(Transcribed page contents)
╔══

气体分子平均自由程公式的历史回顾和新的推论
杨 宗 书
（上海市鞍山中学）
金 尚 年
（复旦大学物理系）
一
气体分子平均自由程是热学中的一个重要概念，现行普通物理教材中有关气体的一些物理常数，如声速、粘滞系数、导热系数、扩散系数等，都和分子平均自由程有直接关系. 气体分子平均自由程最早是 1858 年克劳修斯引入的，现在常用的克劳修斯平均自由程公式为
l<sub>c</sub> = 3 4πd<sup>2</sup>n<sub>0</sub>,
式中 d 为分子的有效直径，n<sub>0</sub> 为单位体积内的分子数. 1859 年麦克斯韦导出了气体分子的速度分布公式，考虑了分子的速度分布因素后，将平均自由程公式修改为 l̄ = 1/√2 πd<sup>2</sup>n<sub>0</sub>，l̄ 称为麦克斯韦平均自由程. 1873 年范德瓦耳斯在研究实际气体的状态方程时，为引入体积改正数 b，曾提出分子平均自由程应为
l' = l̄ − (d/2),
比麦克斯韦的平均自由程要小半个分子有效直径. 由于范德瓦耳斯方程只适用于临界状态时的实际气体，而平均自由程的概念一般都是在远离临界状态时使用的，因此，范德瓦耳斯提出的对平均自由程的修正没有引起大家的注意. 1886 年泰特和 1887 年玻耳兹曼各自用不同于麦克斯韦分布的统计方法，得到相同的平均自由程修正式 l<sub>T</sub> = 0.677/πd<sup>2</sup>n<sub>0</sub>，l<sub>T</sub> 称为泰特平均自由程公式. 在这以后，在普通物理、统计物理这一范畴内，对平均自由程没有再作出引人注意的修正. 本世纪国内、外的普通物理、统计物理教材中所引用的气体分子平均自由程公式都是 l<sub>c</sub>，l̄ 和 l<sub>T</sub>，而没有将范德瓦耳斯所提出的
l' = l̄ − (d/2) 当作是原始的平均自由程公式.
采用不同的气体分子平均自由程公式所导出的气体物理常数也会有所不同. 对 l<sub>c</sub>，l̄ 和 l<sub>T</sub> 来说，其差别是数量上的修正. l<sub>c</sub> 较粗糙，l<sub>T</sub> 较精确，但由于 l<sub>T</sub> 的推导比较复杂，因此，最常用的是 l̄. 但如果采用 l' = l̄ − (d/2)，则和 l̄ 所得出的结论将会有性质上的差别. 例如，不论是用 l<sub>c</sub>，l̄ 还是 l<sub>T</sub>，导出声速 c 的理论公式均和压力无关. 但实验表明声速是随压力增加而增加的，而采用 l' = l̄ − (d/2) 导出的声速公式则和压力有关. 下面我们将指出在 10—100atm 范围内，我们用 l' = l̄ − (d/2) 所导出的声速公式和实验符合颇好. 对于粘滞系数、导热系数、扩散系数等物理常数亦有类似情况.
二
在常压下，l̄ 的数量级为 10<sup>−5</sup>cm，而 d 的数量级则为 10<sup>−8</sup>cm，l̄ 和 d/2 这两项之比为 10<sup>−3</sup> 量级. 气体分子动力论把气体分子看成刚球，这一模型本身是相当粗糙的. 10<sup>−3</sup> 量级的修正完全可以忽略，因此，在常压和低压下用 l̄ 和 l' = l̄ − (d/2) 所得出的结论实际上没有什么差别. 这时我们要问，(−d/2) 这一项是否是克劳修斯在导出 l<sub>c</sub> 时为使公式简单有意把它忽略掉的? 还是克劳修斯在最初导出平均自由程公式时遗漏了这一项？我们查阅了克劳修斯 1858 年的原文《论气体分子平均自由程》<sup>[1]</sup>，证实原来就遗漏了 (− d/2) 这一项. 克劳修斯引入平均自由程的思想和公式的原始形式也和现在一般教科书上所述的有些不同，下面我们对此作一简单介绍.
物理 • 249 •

╚══
╔══

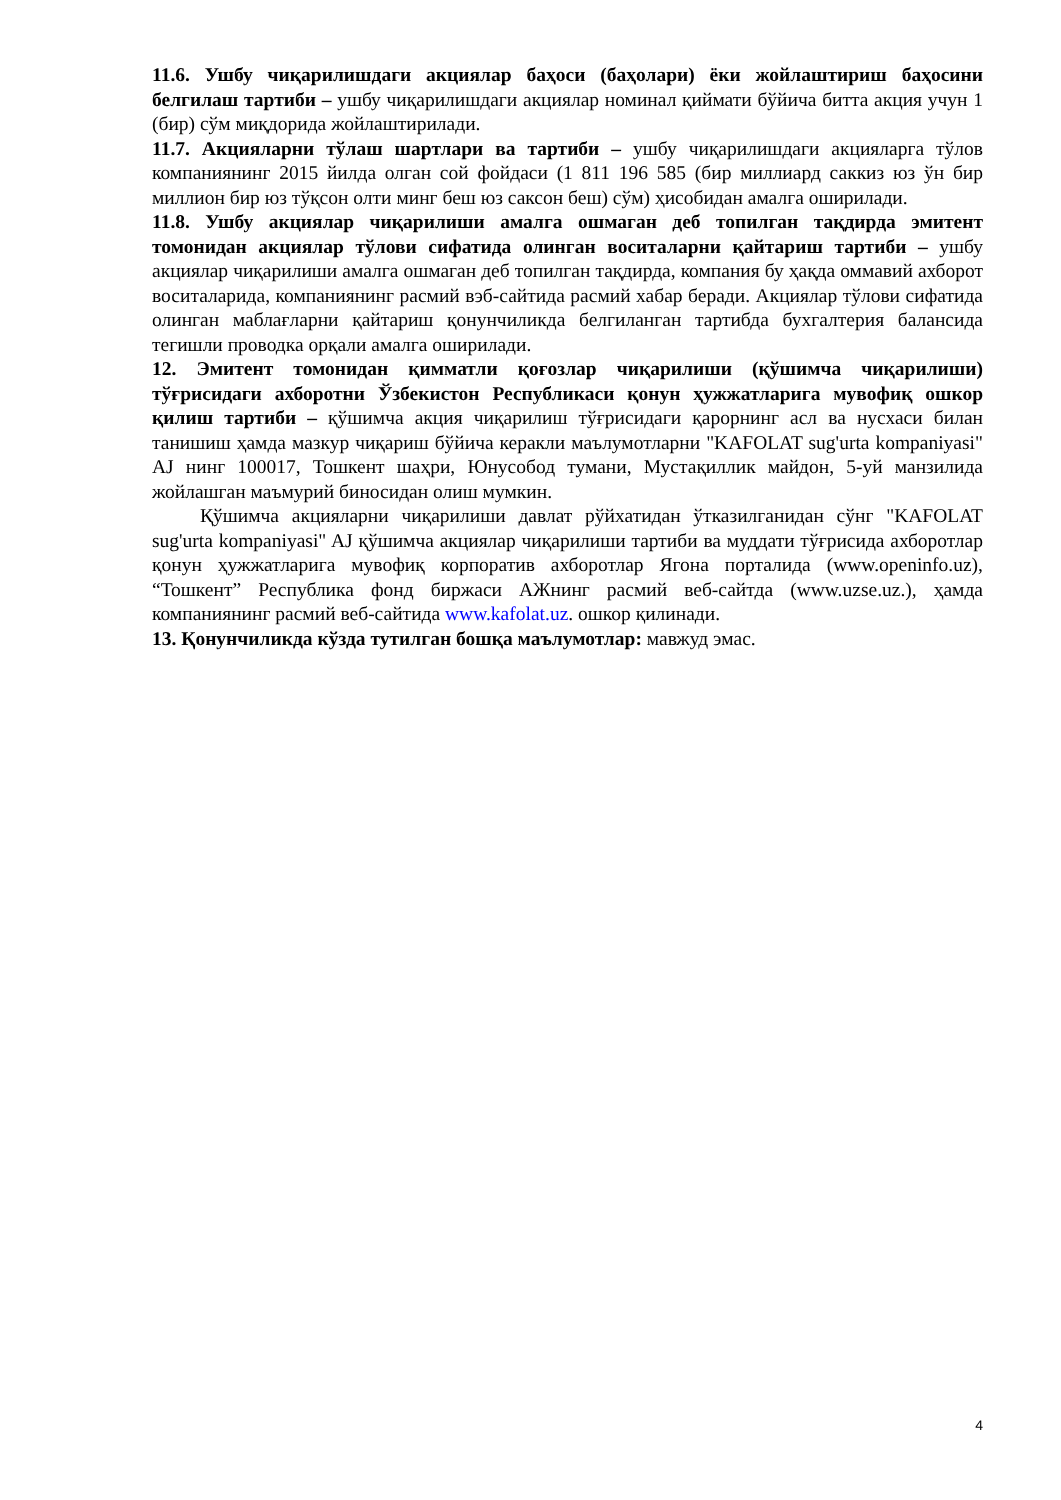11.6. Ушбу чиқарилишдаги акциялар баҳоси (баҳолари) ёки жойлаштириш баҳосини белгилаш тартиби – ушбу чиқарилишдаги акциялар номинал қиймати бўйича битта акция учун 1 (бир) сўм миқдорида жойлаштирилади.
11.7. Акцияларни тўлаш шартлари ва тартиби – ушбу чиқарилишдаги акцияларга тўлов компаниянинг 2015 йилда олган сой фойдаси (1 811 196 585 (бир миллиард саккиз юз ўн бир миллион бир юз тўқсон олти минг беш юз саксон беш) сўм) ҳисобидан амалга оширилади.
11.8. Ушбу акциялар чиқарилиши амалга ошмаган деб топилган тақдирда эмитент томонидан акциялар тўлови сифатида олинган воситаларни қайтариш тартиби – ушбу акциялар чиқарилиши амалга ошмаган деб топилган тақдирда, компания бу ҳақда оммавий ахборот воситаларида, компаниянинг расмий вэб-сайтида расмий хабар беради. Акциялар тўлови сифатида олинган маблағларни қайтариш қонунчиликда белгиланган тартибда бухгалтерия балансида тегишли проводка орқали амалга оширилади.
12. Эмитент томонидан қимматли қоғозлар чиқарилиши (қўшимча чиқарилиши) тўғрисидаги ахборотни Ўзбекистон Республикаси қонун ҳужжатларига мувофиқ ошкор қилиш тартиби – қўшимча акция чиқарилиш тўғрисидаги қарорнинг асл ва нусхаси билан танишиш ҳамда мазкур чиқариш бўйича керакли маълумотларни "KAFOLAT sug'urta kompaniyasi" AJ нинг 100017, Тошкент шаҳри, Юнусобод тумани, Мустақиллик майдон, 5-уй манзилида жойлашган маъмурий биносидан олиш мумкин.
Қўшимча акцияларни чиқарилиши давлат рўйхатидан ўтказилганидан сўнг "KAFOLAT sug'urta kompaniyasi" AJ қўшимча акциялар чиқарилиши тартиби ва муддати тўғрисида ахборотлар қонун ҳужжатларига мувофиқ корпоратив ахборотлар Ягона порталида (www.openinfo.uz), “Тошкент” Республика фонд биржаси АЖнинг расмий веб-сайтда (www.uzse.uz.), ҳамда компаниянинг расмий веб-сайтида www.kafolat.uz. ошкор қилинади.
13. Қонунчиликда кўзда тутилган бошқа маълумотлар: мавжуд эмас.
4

╚══
╔══

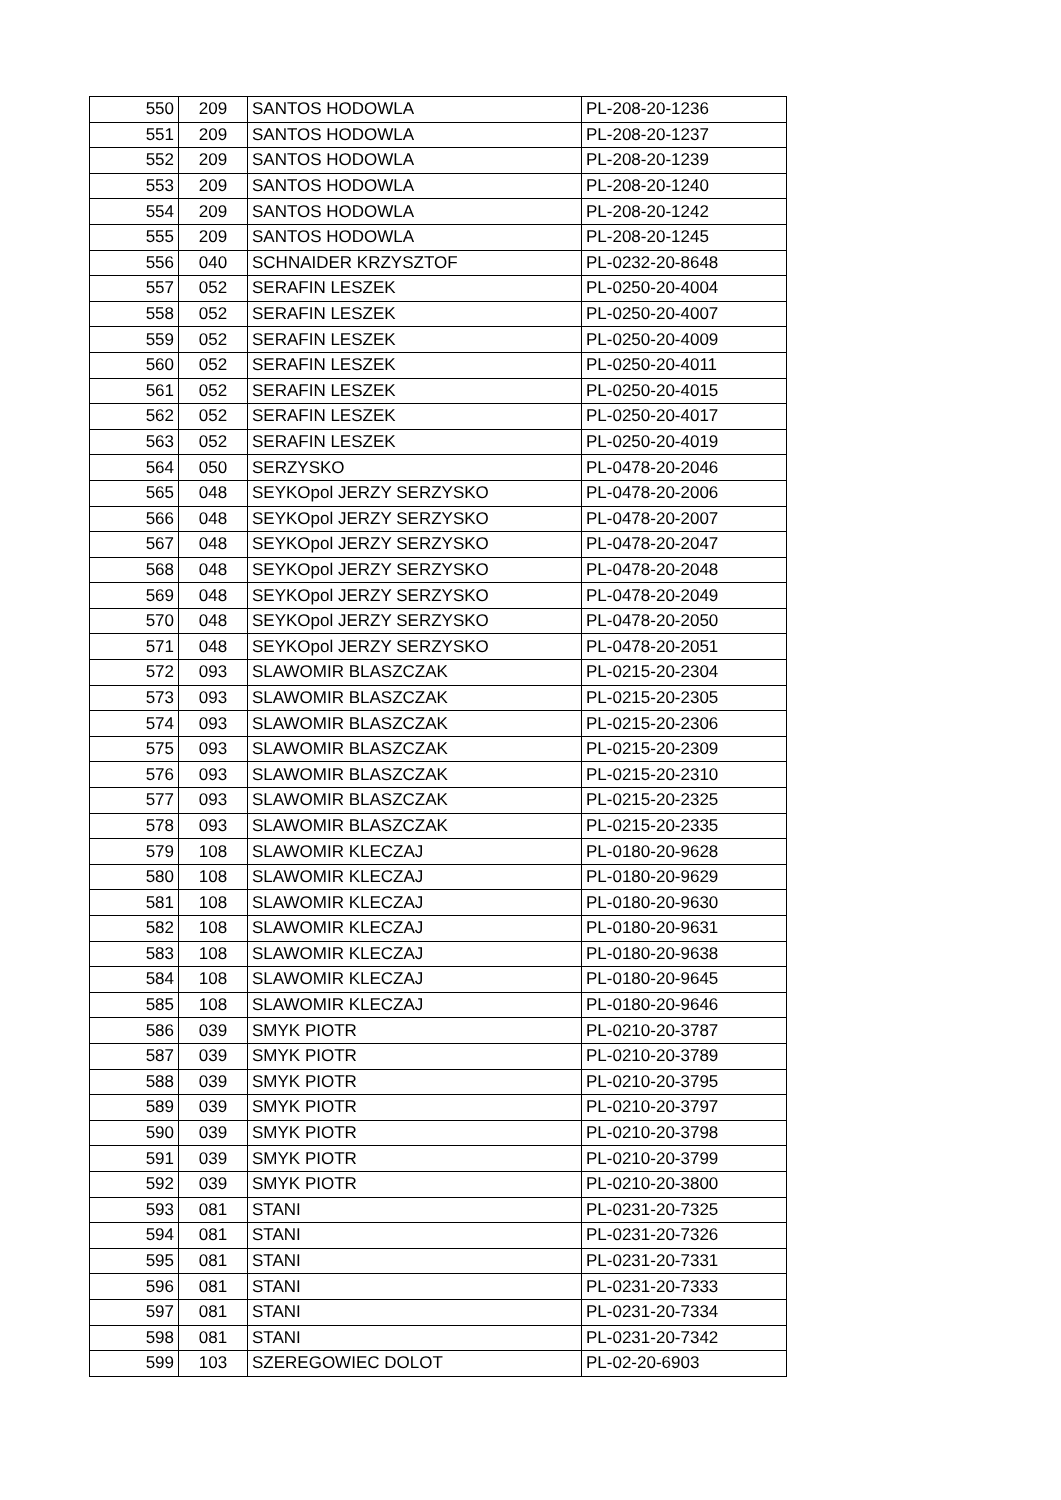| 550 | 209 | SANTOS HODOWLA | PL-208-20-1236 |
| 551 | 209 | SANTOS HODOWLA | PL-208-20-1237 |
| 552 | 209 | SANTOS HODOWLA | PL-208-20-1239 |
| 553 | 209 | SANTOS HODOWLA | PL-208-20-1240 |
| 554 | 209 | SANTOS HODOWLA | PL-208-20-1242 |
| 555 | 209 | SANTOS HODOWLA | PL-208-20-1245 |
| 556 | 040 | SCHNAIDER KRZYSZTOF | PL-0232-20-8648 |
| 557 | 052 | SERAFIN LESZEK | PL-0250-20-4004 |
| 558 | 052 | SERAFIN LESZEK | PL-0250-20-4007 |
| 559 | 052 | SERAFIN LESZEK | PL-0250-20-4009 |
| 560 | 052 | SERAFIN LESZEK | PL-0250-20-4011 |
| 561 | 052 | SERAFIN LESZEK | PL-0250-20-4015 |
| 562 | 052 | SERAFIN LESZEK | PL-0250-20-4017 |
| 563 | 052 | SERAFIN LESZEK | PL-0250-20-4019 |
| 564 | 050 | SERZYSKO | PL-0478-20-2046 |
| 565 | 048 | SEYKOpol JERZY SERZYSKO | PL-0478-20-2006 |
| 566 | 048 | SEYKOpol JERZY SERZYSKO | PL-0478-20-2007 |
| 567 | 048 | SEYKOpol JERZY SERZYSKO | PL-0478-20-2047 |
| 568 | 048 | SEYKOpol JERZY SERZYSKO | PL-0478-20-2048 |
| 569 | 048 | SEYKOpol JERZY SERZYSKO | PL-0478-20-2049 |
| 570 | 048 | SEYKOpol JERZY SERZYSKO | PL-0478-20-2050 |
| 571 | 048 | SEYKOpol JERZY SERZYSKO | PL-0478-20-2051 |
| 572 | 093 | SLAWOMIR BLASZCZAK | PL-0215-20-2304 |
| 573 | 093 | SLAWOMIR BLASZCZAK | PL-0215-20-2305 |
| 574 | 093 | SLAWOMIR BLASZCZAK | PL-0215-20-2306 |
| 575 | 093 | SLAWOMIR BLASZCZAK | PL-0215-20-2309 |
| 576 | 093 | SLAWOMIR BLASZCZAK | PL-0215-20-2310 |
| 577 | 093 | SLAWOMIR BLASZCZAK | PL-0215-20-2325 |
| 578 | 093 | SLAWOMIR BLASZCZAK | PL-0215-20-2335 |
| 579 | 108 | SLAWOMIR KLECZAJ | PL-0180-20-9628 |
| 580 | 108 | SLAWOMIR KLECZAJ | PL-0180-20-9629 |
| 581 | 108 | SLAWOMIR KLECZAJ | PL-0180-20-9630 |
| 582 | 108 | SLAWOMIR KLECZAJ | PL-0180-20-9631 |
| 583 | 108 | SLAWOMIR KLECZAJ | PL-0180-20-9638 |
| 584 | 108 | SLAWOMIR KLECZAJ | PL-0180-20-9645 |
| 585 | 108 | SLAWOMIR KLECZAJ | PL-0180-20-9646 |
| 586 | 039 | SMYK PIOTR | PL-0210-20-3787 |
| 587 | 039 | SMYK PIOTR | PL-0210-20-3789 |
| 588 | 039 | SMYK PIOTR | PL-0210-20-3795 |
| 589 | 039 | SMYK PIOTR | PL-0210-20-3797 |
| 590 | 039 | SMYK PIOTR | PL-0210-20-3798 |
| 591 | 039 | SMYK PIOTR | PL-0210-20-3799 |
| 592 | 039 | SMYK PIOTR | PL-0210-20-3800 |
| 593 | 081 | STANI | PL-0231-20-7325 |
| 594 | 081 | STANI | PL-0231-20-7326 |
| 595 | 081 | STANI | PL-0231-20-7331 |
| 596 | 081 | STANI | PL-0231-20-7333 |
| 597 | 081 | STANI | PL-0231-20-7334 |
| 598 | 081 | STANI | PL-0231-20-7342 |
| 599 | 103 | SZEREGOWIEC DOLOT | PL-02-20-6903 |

╚══

## Problem details
Check the data line by line and report how many lines contain "SMYK" as a word or string, giving nothing besides the number.

## Response box
7